In fairness, Sky have been similarly innovative with their ‘Watchalongs’, hosted by Adam ‘Smithy’ Smith from his living room, where you watch the game in the company of four people in Zoomy boxes who appear on the right handside of your screen and natter their way through games. If it’s as uneventful as the first half at Vicarage Road the chat will invariably turn to the weather and the length of the queues at IKEA, so it makes you feel right at home.

Any way, Jake hoped BT’s efforts would make us feel part of the occasion. “We’re sorry you can’t be here, but we’re doing our best to make you at least feel a sense of the atmosphere at Vicarage Road, of which there isn’t much.”

There wasn't either, certainly not in the scoreless first half, but Steve McManaman ensured we'd end on a high when, in the 87th minute, he said to Darren Fletcher: "I fully expected it to be 0-0." And with that Ben Chilwell and Craig Dawson scored to give us a 1-1 and give all 32 people in the Zoomy boxes something to go wild about.

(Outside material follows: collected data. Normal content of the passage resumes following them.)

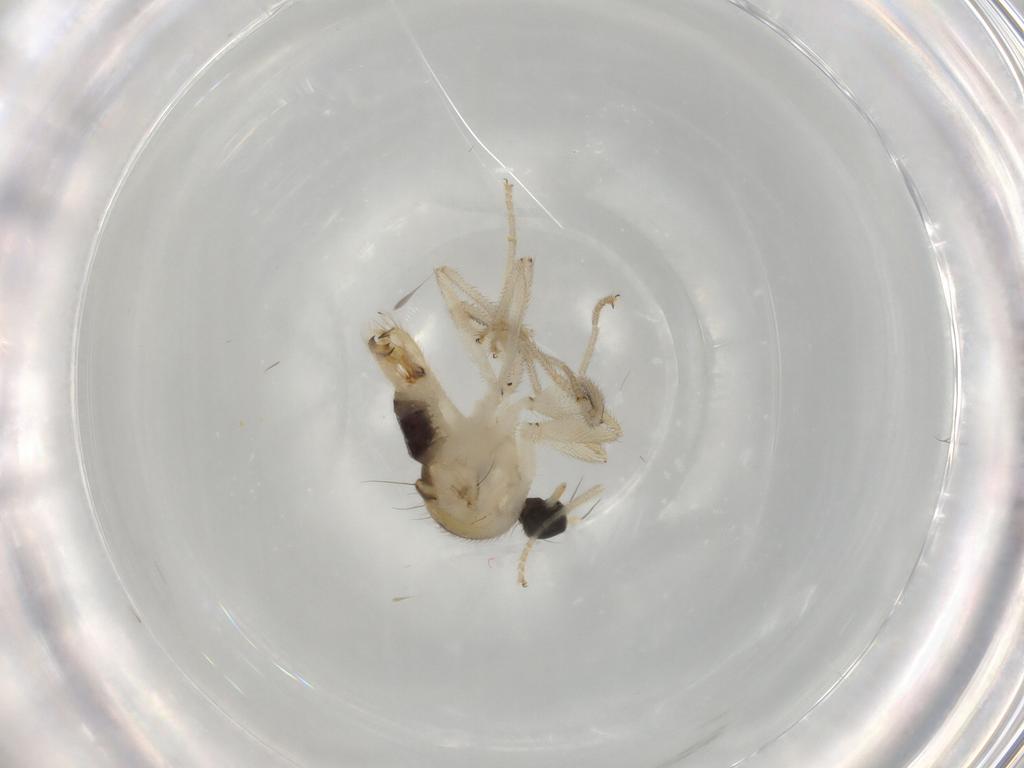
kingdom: Animalia
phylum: Arthropoda
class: Insecta
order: Diptera
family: Hybotidae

“A little bit of escapism for us all,” said Jake of the game, but for Arsenal fans, whose lads were up next, the only pleasurable part of this season has been the bit when the Premier League was locked down.

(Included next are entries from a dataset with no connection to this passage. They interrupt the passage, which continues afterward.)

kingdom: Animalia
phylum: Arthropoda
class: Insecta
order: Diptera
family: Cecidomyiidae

As Gary Lineker put it later in the day, the new normal is spookily identical to Arsenal's old normal, not least that part when they look to have a game won but somehow come up with a way of losing it.

Their defeat to Brighton was their second in a row since the Premier League returned, which led to decidedly mean folk tweeting Hector Bellerin pictures of deserts on Saturday, him being the Arsenal lad who had pledged to plant 3,000 trees in the Amazon for every post-lockdown victory Arsenal pick up. The ghouls.

To add to Arsenal's woes, they lost Bernd Leno to a nasty looking injury, Martin Keown no doubt not meaning to be unkind to the goalkeeper when he said "it just shows how innocuous your career is".

Lots of abnormal things to get used to, then, but lots of comforting, familiar things too, like Arsenal's defending and Roy Keane calling a taxi for David de Gea. If only he had made a Hector-like pledge for every time he's lambasted the malfunctioning goalie, you wouldn't see the Amazon for the trees.